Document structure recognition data
# # # # # # #
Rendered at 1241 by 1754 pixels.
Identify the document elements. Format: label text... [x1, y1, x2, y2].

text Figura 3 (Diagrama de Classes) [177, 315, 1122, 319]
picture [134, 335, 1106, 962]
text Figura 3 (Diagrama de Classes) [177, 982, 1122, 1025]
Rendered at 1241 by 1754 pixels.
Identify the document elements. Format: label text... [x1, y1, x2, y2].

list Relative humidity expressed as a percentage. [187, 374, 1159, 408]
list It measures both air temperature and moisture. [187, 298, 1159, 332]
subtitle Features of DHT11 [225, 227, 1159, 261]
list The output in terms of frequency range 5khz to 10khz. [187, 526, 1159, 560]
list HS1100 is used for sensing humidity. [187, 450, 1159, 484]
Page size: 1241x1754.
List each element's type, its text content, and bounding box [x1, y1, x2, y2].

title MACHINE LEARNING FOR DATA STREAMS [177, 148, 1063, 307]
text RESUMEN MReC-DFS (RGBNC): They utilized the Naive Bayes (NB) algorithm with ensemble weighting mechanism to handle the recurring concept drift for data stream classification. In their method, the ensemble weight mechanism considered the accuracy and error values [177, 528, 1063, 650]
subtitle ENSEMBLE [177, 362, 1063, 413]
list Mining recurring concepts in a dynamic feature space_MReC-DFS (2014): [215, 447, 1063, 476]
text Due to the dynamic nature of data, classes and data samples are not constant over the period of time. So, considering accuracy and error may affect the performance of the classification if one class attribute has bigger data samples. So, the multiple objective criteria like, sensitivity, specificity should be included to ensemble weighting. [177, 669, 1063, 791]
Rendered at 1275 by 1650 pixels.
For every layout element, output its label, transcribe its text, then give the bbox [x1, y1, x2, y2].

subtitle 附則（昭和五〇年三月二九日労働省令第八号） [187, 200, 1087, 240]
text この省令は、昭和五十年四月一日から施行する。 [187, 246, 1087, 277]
# # # # # # #
WORK INSTRUCTIONS: Print all of the lines above so that each one matches its original exactly.

SOLUTION:
Rendered at 1241 by 1754 pixels.
Identify the document elements. Format: label text... [x1, y1, x2, y2].

text Figura 3 (Diagrama de Classes) [177, 315, 1122, 319]
picture [134, 335, 1106, 962]
text Figura 3 (Diagrama de Classes) [177, 982, 1122, 1025]
Rendered at 1241 by 1754 pixels.
Identify the document elements. Format: label text... [x1, y1, x2, y2].

list Relative humidity expressed as a percentage. [187, 374, 1159, 408]
list It measures both air temperature and moisture. [187, 298, 1159, 332]
subtitle Features of DHT11 [225, 227, 1159, 261]
list The output in terms of frequency range 5khz to 10khz. [187, 526, 1159, 560]
list HS1100 is used for sensing humidity. [187, 450, 1159, 484]
Page size: 1241x1754.
List each element's type, its text content, and bounding box [x1, y1, x2, y2].

title MACHINE LEARNING FOR DATA STREAMS [177, 148, 1063, 307]
text RESUMEN MReC-DFS (RGBNC): They utilized the Naive Bayes (NB) algorithm with ensemble weighting mechanism to handle the recurring concept drift for data stream classification. In their method, the ensemble weight mechanism considered the accuracy and error values [177, 528, 1063, 650]
subtitle ENSEMBLE [177, 362, 1063, 413]
list Mining recurring concepts in a dynamic feature space_MReC-DFS (2014): [215, 447, 1063, 476]
text Due to the dynamic nature of data, classes and data samples are not constant over the period of time. So, considering accuracy and error may affect the performance of the classification if one class attribute has bigger data samples. So, the multiple objective criteria like, sensitivity, specificity should be included to ensemble weighting. [177, 669, 1063, 791]
Rendered at 1275 by 1650 pixels.
For every layout element, output its label, transcribe its text, then give the bbox [x1, y1, x2, y2].

subtitle 附則（昭和五〇年三月二九日労働省令第八号） [187, 200, 1087, 240]
text この省令は、昭和五十年四月一日から施行する。 [187, 246, 1087, 277]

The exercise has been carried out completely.